|Printable Version of Topic
Click here to view this topic in its original format
|Dextroverse Community > DXM-related News > Officials seek to combat abuse of pharmaceuticals|
|Posted by: drdĒv Oct 6 2007, 04:28 AM|
| Meeting attempts to educate professionals on growing trends.
By now, the most-recent stats are dated.
A 2005 national study found one in five teens report using prescription drugs to get high. One in 10 have used cough medicine for the same purpose.
The problem, though, is current, and becoming more visible in the Springfield area every day.
So Springfield's Community Partnership organized a workshop Thursday to teach officials how to spread the word.
"Prescription and over-the-counter medicine abuse has been increasing dramatically," Community Partnership Administrator Chris Davis told a room packed with dozens of local school, health and law enforcement workers.
They had come to the Doling Park Family Center to learn about the latest trends in medication abuse, and to have information to take back to their co-workers.
The Community Partnership distributed folders containing information on teen medication abuse, as well as tips on organizing a community meeting to address the problem.
Teens often get access to prescription drugs from home, Davis said. They might raid their parents' medicine chest for painkillers or sedatives. Elders aren't the only source, though: another 2005 study found that 52 percent of teens reported prescription drugs are widely available.
Then there are over-the-counter medications like cough syrup. Taken in high doses, the drugs contained in products such as Robitussin can cause a euphoric sensation. They can also be lethal.

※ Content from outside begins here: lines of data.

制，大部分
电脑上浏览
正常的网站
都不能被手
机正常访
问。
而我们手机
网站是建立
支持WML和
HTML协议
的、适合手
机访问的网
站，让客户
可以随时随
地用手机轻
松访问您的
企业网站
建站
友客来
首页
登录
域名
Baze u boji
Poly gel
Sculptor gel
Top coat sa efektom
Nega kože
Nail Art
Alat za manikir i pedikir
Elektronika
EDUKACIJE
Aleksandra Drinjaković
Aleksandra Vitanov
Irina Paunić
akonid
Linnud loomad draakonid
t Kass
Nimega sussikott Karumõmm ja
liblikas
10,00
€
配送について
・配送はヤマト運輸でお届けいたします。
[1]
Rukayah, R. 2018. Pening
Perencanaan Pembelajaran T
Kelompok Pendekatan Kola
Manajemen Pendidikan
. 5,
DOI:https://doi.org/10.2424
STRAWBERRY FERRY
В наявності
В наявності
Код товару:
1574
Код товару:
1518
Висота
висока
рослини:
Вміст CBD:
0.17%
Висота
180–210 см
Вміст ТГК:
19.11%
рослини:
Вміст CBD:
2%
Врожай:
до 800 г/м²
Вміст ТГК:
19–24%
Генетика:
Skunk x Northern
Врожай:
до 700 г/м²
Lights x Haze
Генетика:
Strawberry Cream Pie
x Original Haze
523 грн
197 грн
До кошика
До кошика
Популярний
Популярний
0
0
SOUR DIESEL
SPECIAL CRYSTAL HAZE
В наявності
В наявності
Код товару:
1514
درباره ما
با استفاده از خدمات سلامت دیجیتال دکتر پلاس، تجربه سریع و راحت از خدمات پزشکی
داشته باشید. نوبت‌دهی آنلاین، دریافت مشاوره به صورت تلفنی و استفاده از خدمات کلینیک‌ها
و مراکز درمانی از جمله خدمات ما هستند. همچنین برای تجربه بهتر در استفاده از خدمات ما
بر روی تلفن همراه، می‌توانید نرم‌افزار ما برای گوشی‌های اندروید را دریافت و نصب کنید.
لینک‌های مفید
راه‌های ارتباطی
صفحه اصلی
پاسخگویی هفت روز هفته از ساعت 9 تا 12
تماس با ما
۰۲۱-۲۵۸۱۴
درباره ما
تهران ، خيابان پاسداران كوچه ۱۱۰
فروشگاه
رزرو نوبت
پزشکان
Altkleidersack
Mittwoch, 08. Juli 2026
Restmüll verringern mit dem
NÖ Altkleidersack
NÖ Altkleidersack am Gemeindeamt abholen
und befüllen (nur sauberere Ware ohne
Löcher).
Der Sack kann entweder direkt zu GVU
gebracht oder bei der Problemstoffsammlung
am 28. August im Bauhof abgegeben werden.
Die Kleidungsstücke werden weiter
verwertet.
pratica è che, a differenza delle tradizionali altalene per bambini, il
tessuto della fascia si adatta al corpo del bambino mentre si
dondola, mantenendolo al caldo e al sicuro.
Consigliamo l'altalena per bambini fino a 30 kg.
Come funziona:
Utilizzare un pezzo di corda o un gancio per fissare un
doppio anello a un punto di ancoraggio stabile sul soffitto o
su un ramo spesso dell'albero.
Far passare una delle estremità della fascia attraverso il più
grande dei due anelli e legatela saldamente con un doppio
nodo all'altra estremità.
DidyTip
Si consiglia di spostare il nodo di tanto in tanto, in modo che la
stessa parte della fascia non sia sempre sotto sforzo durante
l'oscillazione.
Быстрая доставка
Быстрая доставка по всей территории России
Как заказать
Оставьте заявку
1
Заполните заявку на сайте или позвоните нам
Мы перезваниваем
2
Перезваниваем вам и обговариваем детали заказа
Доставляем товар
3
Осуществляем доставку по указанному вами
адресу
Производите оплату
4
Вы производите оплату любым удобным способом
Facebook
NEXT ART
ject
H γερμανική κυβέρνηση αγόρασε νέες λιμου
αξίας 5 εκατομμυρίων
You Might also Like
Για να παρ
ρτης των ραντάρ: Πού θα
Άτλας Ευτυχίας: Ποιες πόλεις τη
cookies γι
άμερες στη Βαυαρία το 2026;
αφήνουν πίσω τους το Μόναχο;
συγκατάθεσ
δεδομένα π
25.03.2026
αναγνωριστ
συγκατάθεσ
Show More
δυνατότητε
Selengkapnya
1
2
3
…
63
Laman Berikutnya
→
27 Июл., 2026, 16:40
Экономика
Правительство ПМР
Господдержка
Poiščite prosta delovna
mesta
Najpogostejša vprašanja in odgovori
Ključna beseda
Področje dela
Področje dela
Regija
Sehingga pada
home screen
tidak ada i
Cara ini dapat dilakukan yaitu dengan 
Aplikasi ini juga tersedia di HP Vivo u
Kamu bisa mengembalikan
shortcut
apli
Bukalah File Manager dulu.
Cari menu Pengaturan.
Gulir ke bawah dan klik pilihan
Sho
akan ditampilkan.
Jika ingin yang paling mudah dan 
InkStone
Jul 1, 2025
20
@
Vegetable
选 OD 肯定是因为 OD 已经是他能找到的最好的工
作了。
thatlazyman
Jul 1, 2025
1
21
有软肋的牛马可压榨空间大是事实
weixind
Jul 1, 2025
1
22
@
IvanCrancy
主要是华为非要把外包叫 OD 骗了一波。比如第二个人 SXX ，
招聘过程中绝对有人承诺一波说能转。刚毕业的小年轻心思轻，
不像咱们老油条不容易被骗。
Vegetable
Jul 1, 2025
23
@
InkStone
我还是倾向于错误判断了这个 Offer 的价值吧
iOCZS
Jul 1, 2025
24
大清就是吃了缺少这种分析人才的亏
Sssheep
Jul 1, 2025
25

The problem is surely not new, Davis said, but more media coverage has thrown it increasingly into the spotlight.
"A few years ago, you never heard anything about it," Davis said. "It's growing all over."
The sentiment was echoed by many of the seminar's attendees.
"It's a growing concern," said Chad McConnell, a security officer for the Nixa School District. "Our parents ask for help on what signs to pick up on."
McConnell said prescription drug abuse is particularly confounding because it's difficult to detect. He pointed out that, while you can smell marijuana or alcohol, pills have no scent.
That and, as so many teens related in 2005, the drugs are very accessible.
"It's right there in front of them," McConnell said. "It's everywhere."